I’ve only played the Guadagnini for ten years and I thought it would be horrible to change the instrument, to get used to a completely new sound. In contrast I could always change my bow without any problems, or even play with two different ones in a  recital. It takes years to dominate an instrument. Otherwise you can’t really know it as it changes due to [humidity] or thermal change. If you travel a lot, all these changes are unavoidable and that’s why the longer you’ve worked with the instrument the better you’ll get to know it. Maybe after ten to 20 years, the instrument won’t be a challenge for the artist anymore.

Condition:  The Guadagnini had already been fully opened by the time I got it into my hands. But then, it sounded even better compared to my first impression.

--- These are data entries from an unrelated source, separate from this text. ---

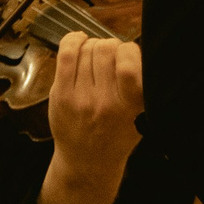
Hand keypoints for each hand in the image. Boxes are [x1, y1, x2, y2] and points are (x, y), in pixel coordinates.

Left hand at [41, 32, 143, 203]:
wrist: (88, 163)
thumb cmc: (118, 134)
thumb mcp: (143, 115)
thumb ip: (142, 84)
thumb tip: (134, 48)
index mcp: (131, 105)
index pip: (128, 60)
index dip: (129, 50)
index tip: (128, 58)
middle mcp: (106, 102)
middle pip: (106, 49)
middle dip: (110, 47)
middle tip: (109, 58)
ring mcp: (80, 98)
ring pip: (87, 49)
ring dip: (93, 47)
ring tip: (94, 57)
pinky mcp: (60, 95)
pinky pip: (65, 54)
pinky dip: (73, 41)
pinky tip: (79, 42)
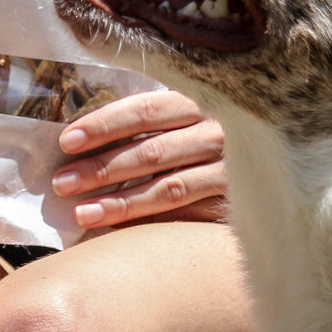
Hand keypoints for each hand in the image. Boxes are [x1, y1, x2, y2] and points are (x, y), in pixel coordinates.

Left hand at [50, 90, 227, 228]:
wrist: (270, 166)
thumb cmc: (208, 135)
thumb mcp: (186, 113)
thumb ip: (149, 118)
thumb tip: (83, 134)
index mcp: (200, 100)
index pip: (146, 109)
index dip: (105, 124)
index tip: (67, 141)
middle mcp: (218, 132)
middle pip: (151, 151)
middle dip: (102, 168)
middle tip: (62, 183)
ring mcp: (231, 169)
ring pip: (167, 188)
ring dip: (120, 203)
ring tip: (82, 213)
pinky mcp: (237, 203)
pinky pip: (188, 215)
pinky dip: (152, 223)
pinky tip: (120, 231)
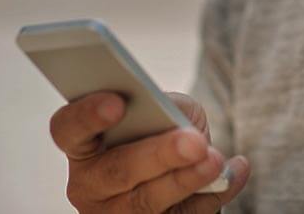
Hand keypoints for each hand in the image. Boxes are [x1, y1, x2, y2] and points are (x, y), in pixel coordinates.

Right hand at [47, 91, 249, 212]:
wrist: (173, 175)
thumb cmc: (157, 134)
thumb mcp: (156, 111)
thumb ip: (163, 104)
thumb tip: (180, 118)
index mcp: (82, 147)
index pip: (68, 130)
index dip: (88, 116)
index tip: (117, 102)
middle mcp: (92, 185)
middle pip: (117, 170)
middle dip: (158, 154)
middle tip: (193, 142)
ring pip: (148, 201)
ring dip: (187, 180)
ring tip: (216, 160)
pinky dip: (213, 194)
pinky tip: (234, 171)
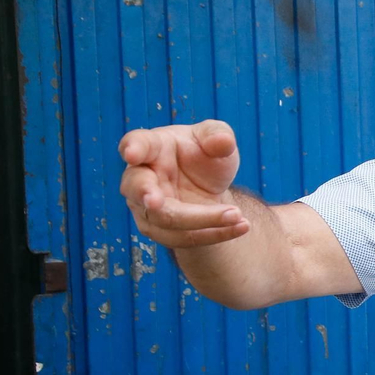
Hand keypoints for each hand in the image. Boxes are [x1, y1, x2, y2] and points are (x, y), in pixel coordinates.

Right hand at [118, 120, 250, 247]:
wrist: (208, 185)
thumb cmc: (204, 155)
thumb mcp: (216, 138)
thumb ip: (218, 135)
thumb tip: (223, 141)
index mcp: (152, 146)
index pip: (136, 143)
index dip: (133, 148)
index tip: (132, 153)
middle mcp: (140, 177)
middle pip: (141, 189)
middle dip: (148, 196)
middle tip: (156, 202)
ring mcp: (145, 206)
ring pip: (166, 219)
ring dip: (203, 220)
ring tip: (237, 216)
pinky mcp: (159, 229)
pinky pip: (184, 238)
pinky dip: (215, 234)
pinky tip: (241, 226)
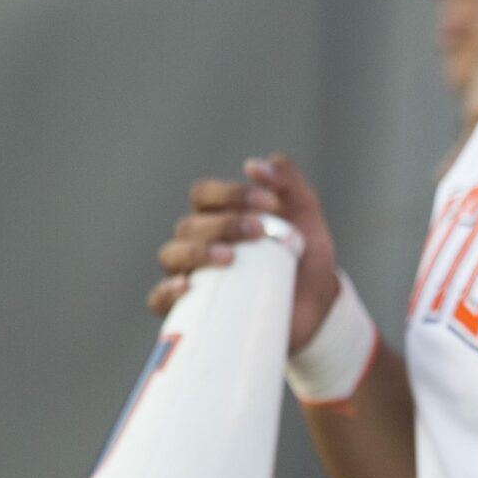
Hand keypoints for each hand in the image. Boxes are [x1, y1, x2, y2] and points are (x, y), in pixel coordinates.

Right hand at [149, 154, 341, 349]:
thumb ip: (288, 183)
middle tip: (261, 231)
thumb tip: (254, 166)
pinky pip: (159, 301)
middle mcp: (198, 243)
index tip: (270, 203)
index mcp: (218, 217)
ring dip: (197, 251)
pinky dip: (166, 292)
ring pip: (172, 255)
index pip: (204, 195)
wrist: (318, 306)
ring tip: (230, 256)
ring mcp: (194, 276)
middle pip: (189, 225)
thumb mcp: (305, 216)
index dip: (231, 194)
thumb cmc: (304, 258)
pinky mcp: (195, 311)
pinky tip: (186, 286)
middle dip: (224, 224)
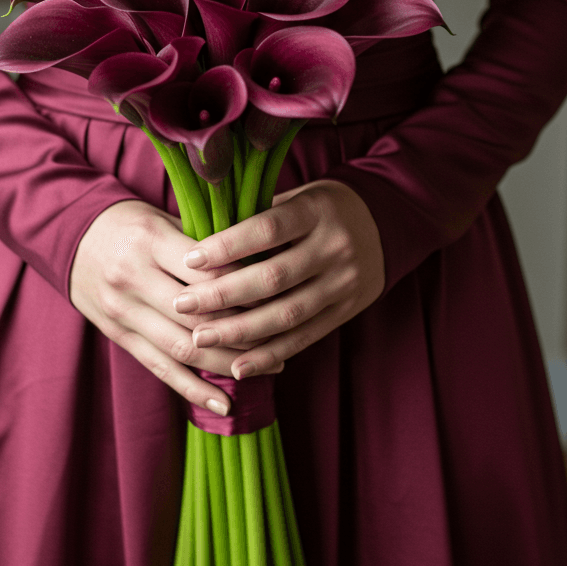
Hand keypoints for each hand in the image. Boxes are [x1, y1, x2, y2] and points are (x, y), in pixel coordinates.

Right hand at [69, 199, 282, 415]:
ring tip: (268, 369)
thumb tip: (261, 267)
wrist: (70, 236)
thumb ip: (204, 244)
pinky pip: (159, 368)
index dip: (248, 288)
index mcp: (150, 241)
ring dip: (228, 364)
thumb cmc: (131, 224)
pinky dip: (193, 390)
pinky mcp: (118, 335)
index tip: (282, 296)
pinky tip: (224, 404)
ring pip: (183, 348)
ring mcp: (123, 311)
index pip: (209, 273)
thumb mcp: (164, 219)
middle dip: (247, 332)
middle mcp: (133, 278)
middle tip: (285, 339)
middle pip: (199, 316)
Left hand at [171, 179, 384, 377]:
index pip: (268, 229)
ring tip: (200, 338)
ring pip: (287, 314)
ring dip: (240, 331)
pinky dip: (269, 355)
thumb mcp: (296, 198)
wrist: (384, 225)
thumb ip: (255, 216)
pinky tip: (237, 367)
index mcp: (317, 212)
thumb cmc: (319, 209)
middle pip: (273, 277)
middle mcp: (334, 248)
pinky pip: (304, 338)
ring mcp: (343, 283)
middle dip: (223, 294)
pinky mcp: (346, 311)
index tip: (190, 259)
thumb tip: (194, 236)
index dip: (228, 246)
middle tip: (182, 305)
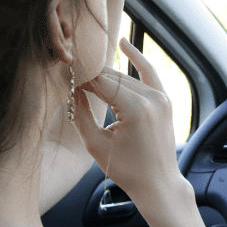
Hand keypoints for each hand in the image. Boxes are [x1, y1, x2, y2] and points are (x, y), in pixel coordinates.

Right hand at [72, 38, 186, 209]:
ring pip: (126, 76)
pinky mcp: (165, 99)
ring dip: (105, 74)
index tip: (61, 72)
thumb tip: (70, 89)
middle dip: (90, 75)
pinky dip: (138, 58)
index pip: (99, 82)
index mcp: (135, 108)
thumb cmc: (126, 170)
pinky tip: (124, 43)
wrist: (158, 183)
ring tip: (82, 66)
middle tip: (68, 70)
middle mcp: (151, 97)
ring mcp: (161, 96)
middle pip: (112, 77)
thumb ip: (79, 113)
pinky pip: (149, 73)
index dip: (78, 77)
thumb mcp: (95, 144)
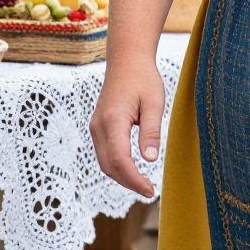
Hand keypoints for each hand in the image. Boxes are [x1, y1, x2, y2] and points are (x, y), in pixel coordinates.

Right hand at [90, 58, 164, 196]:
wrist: (127, 60)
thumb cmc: (143, 78)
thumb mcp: (154, 102)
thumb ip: (151, 131)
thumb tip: (150, 160)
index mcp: (113, 119)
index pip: (120, 160)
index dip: (134, 180)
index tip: (150, 190)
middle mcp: (99, 126)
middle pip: (109, 166)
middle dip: (128, 182)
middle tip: (149, 190)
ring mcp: (95, 127)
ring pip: (104, 162)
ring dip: (122, 176)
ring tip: (143, 182)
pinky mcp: (98, 127)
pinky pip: (104, 153)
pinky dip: (117, 165)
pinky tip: (133, 168)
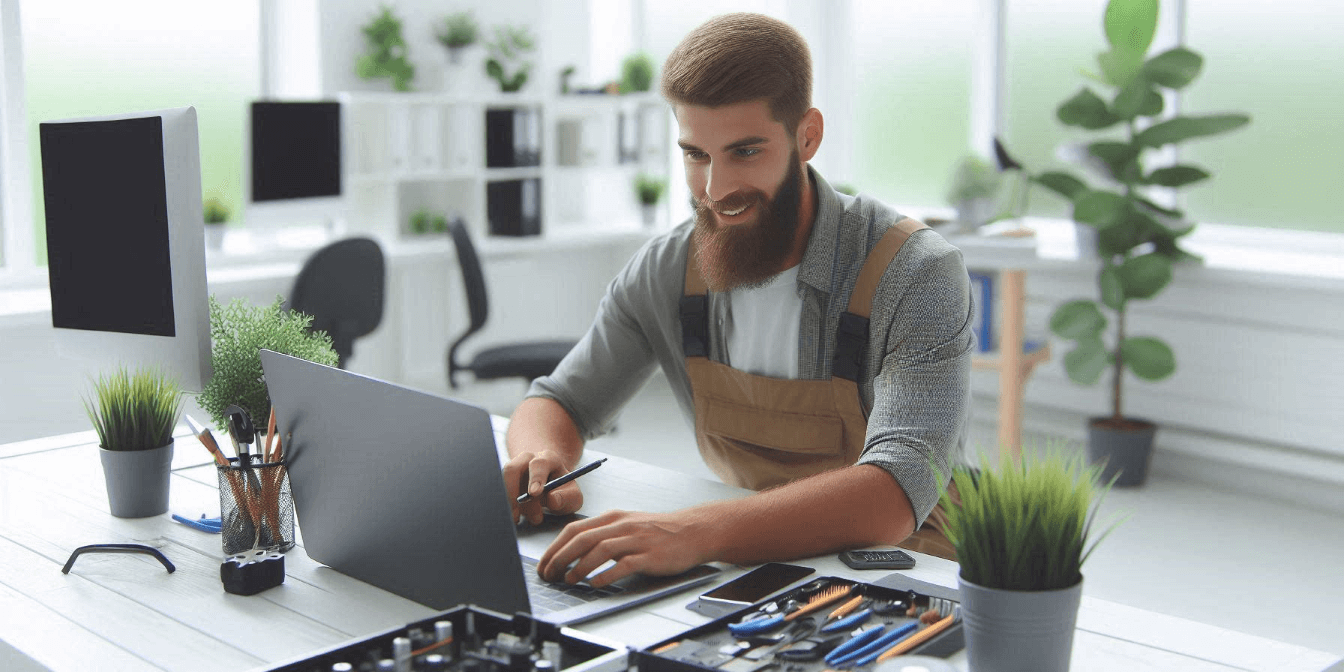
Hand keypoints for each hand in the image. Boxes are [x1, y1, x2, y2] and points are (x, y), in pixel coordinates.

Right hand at [503, 451, 584, 524]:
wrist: (552, 487)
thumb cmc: (563, 491)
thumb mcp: (573, 496)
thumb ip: (567, 498)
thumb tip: (552, 500)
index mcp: (548, 459)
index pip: (539, 464)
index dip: (536, 478)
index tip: (534, 493)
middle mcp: (528, 459)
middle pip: (514, 469)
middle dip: (514, 493)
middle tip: (519, 515)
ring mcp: (514, 467)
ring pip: (503, 480)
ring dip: (508, 501)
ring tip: (517, 519)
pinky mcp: (505, 478)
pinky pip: (499, 488)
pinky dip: (504, 503)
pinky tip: (512, 516)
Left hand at [537, 509, 711, 587]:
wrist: (693, 531)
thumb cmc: (659, 531)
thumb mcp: (628, 525)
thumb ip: (604, 534)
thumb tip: (574, 550)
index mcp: (613, 518)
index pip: (574, 529)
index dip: (554, 547)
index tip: (544, 563)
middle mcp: (622, 526)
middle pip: (582, 539)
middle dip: (560, 557)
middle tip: (549, 574)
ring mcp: (636, 540)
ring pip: (600, 550)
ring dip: (579, 566)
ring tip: (568, 580)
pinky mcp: (649, 556)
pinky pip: (623, 565)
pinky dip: (606, 574)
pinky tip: (595, 584)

Why do you feel a connection to this instrument?
My instrument is my teacher every day. It shows me the limits and lets me know that if I want to overcome them, I really have to work on it. Sometimes there are instruments with famous names, but they are actually not working so well or don’t have the sound. On the other side, there are instruments without a famous name, but a wonderful sound instead. Of course a combination of both aspects is ideal. The bond with the instrument is built up with the years the artist is working with it. It’s growing with the experiences that make the instrument sound the way I expect it to. Then for me, our connection would be

Have you recorded with your current Guadagnini?
The Guadagnini sounds best in Beethoven, Vivaldi, or Chopin.

What are its strengths and limitations?
The Guadagnini has one of the purest and most refined sounds I’ve ever heard. Sometimes, while playing with an orchestra, it has its difficulties to assert itself in the higher lay. But it never loses its quality and that is terrific!

Describe its personality and temperament.
G.B. Guadagnini: adventurous and inspired—individual and generous.